**EXERCISE:**
Copy out each line of the entries below in which the string "LIST" appears.

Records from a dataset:

════════════════════

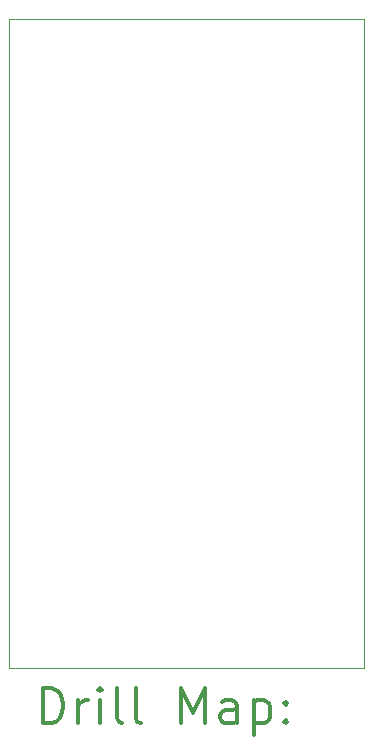
<source format=gbr>
%FSLAX45Y45*%
G04 Gerber Fmt 4.5, Leading zero omitted, Abs format (unit mm)*
G04 Created by KiCad (PCBNEW 5.99.0+really5.1.10+dfsg1-1) date 2022-07-07 23:47:38*
%MOMM*%
%LPD*%
G01*
G04 APERTURE LIST*
%TA.AperFunction,Profile*%
%ADD10C,0.050000*%
%TD*%
%ADD11C,0.200000*%
%ADD12C,0.300000*%
G04 APERTURE END LIST*
D10*
X0Y-5500000D02*
X0Y0D01*
X3000000Y-5500000D02*
X0Y-5500000D01*
X3000000Y0D02*
X3000000Y-5500000D01*
X0Y0D02*
X3000000Y0D01*
D11*
D12*
X283928Y-5968214D02*
X283928Y-5668214D01*
X355357Y-5668214D01*
X398214Y-5682500D01*
X426786Y-5711071D01*
X441071Y-5739643D01*
X455357Y-5796786D01*
X455357Y-5839643D01*
X441071Y-5896786D01*
X426786Y-5925357D01*
X398214Y-5953929D01*
X355357Y-5968214D01*
X283928Y-5968214D01*
X583928Y-5968214D02*
X583928Y-5768214D01*
X583928Y-5825357D02*
X598214Y-5796786D01*
X612500Y-5782500D01*
X641071Y-5768214D01*
X669643Y-5768214D01*
X769643Y-5968214D02*
X769643Y-5768214D01*
X769643Y-5668214D02*
X755357Y-5682500D01*
X769643Y-5696786D01*
X783928Y-5682500D01*
X769643Y-5668214D01*
X769643Y-5696786D01*
X955357Y-5968214D02*
X926786Y-5953929D01*
X912500Y-5925357D01*
X912500Y-5668214D01*
X1112500Y-5968214D02*
X1083928Y-5953929D01*
X1069643Y-5925357D01*
X1069643Y-5668214D01*
X1455357Y-5968214D02*
X1455357Y-5668214D01*
X1555357Y-5882500D01*
X1655357Y-5668214D01*
X1655357Y-5968214D01*
X1926786Y-5968214D02*
X1926786Y-5811071D01*
X1912500Y-5782500D01*
X1883928Y-5768214D01*
X1826786Y-5768214D01*
X1798214Y-5782500D01*
X1926786Y-5953929D02*
X1898214Y-5968214D01*
X1826786Y-5968214D01*
X1798214Y-5953929D01*
X1783928Y-5925357D01*
X1783928Y-5896786D01*
X1798214Y-5868214D01*
X1826786Y-5853929D01*
X1898214Y-5853929D01*
X1926786Y-5839643D01*
X2069643Y-5768214D02*
X2069643Y-6068214D01*
X2069643Y-5782500D02*
X2098214Y-5768214D01*
X2155357Y-5768214D01*
X2183928Y-5782500D01*
X2198214Y-5796786D01*
X2212500Y-5825357D01*
X2212500Y-5911071D01*
X2198214Y-5939643D01*
X2183928Y-5953929D01*
X2155357Y-5968214D01*
X2098214Y-5968214D01*
X2069643Y-5953929D01*
X2341071Y-5939643D02*
X2355357Y-5953929D01*
X2341071Y-5968214D01*
X2326786Y-5953929D01*
X2341071Y-5939643D01*
X2341071Y-5968214D01*
X2341071Y-5782500D02*
X2355357Y-5796786D01*
X2341071Y-5811071D01*
X2326786Y-5796786D01*
X2341071Y-5782500D01*
X2341071Y-5811071D01*
M02*

</source>
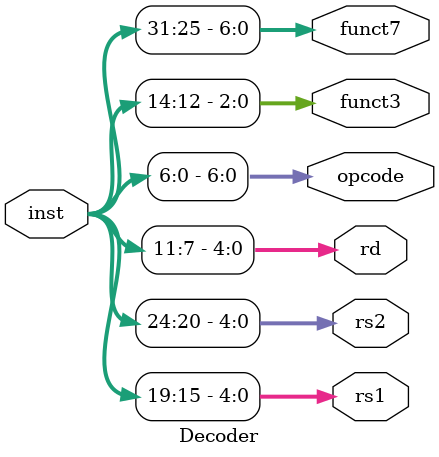
<source format=v>
`timescale 1ns / 1ps


module Decoder (
    input  wire [31:0] inst,
    output wire [4:0]  rs1,
    output wire [4:0]  rs2,
    output wire [4:0]  rd,
    output wire [6:0]  opcode,
    output wire [2:0]  funct3,
    output wire [6:0]  funct7
);

    assign opcode = inst[6:0];
    assign rd     = inst[11:7];
    assign funct3 = inst[14:12];
    assign rs1    = inst[19:15];
    assign rs2    = inst[24:20];
    assign funct7 = inst[31:25];

endmodule

</source>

════════════════════

**EXPECTED OUTPUT:**
G04 APERTURE LIST*
G04 APERTURE END LIST*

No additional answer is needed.